[Aim of the task] Pick out the lines below with "écologique" and list them.

╭─ Data records

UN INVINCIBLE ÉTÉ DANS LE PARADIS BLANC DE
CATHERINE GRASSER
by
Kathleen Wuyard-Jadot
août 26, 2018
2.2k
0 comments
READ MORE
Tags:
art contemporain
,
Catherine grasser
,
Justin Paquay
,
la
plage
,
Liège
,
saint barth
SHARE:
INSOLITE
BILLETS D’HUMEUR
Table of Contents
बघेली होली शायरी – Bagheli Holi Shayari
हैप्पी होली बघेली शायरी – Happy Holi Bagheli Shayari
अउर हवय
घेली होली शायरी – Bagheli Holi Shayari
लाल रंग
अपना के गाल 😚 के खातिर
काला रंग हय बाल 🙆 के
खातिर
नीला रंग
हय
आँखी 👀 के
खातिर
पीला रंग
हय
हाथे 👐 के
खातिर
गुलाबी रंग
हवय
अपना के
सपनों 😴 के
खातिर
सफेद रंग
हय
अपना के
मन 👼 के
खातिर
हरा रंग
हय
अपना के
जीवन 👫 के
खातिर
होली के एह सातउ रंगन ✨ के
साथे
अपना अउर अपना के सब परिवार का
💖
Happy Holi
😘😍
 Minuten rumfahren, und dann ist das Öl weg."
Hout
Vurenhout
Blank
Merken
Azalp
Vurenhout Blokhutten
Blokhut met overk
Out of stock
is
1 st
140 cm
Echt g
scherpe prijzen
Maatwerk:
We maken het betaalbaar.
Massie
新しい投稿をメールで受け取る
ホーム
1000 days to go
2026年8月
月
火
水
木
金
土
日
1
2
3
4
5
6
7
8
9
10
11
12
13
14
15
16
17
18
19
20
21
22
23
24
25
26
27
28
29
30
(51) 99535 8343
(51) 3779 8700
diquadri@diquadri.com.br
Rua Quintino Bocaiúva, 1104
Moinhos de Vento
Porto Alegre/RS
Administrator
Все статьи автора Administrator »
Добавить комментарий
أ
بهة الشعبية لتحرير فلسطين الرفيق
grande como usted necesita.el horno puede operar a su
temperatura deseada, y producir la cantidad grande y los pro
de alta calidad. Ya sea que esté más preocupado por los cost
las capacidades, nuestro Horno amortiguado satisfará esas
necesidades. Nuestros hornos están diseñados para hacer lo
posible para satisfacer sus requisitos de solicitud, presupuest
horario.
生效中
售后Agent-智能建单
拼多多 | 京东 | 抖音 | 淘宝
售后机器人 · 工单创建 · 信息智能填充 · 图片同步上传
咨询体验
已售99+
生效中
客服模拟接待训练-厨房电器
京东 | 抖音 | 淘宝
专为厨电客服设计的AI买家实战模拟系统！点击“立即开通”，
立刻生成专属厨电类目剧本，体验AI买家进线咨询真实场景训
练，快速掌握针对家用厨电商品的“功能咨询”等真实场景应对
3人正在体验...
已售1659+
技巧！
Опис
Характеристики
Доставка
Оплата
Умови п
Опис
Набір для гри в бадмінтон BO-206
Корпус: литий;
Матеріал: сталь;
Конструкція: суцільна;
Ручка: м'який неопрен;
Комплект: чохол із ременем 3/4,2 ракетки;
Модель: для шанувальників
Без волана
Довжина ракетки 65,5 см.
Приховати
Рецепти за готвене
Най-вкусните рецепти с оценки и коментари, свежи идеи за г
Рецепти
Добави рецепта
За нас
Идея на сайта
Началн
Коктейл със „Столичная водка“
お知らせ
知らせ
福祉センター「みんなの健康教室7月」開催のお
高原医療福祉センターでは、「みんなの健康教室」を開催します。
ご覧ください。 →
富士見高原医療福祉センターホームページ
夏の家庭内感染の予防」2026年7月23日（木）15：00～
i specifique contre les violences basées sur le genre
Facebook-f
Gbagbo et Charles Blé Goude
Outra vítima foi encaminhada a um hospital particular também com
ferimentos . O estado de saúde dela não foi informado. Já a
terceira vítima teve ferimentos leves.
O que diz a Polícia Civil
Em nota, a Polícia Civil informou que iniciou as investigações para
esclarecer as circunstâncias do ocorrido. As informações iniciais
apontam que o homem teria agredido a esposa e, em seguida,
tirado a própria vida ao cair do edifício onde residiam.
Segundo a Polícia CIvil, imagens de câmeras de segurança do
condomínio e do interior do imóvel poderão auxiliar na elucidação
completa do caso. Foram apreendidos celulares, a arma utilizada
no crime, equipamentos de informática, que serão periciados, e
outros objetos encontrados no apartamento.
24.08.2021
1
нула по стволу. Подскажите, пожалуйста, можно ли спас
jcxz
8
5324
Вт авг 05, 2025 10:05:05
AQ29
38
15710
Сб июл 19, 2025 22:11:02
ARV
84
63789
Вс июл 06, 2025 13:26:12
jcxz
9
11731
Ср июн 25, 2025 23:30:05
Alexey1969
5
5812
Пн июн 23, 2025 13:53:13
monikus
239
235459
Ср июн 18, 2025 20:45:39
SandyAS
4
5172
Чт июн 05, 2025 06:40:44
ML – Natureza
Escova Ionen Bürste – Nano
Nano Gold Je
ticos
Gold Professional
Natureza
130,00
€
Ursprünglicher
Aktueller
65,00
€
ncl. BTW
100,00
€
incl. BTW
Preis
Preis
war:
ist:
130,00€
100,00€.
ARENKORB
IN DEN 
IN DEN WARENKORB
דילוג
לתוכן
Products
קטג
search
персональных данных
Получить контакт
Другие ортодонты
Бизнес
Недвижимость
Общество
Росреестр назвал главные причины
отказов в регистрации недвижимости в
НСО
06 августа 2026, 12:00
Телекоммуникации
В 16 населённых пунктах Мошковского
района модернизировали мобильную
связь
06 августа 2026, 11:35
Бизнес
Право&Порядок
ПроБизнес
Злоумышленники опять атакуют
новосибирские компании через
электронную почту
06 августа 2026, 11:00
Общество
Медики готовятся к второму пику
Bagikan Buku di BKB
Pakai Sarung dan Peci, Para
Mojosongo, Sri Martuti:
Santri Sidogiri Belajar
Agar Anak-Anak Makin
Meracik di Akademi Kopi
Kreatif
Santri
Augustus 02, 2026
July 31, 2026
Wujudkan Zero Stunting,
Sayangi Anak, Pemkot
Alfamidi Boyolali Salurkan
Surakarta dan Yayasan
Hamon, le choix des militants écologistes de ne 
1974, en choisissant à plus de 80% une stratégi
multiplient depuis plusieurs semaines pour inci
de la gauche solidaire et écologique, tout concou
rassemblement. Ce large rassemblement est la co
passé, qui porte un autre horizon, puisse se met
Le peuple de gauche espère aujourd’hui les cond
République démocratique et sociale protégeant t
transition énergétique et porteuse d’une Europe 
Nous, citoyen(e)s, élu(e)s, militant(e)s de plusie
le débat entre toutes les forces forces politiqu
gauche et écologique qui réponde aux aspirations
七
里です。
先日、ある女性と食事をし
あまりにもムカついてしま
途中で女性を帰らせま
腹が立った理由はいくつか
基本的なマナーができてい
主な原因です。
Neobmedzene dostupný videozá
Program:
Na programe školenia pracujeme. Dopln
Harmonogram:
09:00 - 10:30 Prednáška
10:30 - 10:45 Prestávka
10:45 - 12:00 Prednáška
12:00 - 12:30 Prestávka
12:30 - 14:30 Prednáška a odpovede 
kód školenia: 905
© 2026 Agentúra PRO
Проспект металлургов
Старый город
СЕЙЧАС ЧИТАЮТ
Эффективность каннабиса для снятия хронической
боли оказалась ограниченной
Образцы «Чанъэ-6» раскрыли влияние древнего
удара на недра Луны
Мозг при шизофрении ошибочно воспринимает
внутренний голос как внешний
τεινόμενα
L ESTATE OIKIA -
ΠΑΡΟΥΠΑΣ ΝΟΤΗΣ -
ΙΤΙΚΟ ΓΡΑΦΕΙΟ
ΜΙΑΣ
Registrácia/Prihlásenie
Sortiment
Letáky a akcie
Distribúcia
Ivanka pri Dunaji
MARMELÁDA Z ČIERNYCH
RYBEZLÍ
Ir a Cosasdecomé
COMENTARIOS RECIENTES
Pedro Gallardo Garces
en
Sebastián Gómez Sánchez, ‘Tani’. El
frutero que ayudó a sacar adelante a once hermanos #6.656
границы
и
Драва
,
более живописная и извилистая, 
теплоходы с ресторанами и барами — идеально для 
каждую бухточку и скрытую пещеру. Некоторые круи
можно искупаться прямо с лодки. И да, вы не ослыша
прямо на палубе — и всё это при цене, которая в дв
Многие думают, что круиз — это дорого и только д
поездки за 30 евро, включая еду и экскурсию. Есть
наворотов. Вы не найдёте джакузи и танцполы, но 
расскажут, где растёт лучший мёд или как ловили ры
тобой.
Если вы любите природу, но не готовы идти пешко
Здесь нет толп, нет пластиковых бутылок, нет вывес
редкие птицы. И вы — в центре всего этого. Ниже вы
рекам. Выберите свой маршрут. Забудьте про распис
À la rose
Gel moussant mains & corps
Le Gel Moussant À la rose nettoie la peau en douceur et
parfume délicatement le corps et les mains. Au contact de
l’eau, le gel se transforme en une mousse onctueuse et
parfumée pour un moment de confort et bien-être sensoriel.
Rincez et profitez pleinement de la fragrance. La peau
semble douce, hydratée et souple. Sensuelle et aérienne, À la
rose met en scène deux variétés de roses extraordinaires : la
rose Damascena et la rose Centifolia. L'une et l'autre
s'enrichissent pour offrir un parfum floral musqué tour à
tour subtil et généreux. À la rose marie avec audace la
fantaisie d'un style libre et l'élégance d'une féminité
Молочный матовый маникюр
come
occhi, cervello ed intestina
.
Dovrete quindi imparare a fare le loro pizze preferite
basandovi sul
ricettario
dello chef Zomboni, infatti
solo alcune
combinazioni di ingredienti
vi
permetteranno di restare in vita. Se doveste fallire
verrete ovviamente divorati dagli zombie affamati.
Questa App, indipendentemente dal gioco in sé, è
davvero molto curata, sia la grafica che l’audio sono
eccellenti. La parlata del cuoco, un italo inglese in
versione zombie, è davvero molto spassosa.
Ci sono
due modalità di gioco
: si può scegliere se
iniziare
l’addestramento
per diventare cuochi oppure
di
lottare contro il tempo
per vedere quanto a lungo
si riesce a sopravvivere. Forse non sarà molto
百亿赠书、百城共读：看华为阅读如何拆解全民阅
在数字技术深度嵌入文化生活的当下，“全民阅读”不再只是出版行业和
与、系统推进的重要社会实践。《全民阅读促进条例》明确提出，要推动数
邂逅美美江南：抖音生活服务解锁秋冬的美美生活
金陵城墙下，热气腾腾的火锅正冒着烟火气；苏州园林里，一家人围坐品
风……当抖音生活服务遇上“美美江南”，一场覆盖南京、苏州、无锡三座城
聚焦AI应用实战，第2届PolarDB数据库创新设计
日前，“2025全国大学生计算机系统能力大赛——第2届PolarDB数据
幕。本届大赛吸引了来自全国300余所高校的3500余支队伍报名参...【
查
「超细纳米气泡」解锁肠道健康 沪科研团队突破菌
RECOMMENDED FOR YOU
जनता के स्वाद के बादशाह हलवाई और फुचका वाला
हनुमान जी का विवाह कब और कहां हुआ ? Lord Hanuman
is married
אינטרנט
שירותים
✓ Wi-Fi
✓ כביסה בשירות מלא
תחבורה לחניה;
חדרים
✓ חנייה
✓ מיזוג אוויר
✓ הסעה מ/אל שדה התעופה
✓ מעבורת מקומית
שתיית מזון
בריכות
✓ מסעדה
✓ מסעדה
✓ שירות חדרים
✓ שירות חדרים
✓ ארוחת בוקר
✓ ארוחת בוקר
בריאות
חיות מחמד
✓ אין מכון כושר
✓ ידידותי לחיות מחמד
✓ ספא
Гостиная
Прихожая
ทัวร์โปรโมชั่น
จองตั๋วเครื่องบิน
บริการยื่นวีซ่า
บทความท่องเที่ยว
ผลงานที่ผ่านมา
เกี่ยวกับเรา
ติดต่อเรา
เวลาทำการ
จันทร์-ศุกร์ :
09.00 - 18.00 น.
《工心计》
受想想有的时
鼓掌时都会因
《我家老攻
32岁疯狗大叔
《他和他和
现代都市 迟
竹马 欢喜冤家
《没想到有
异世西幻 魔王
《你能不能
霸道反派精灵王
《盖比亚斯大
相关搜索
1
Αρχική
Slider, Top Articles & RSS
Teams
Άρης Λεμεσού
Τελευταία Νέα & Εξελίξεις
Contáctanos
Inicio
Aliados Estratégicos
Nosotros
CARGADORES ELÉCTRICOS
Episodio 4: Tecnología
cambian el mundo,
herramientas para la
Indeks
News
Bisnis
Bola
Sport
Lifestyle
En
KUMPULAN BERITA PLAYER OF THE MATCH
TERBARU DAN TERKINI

╰─

[Answer below]
de la gauche solidaire et écologique, tout concou
gauche et écologique qui réponde aux aspirations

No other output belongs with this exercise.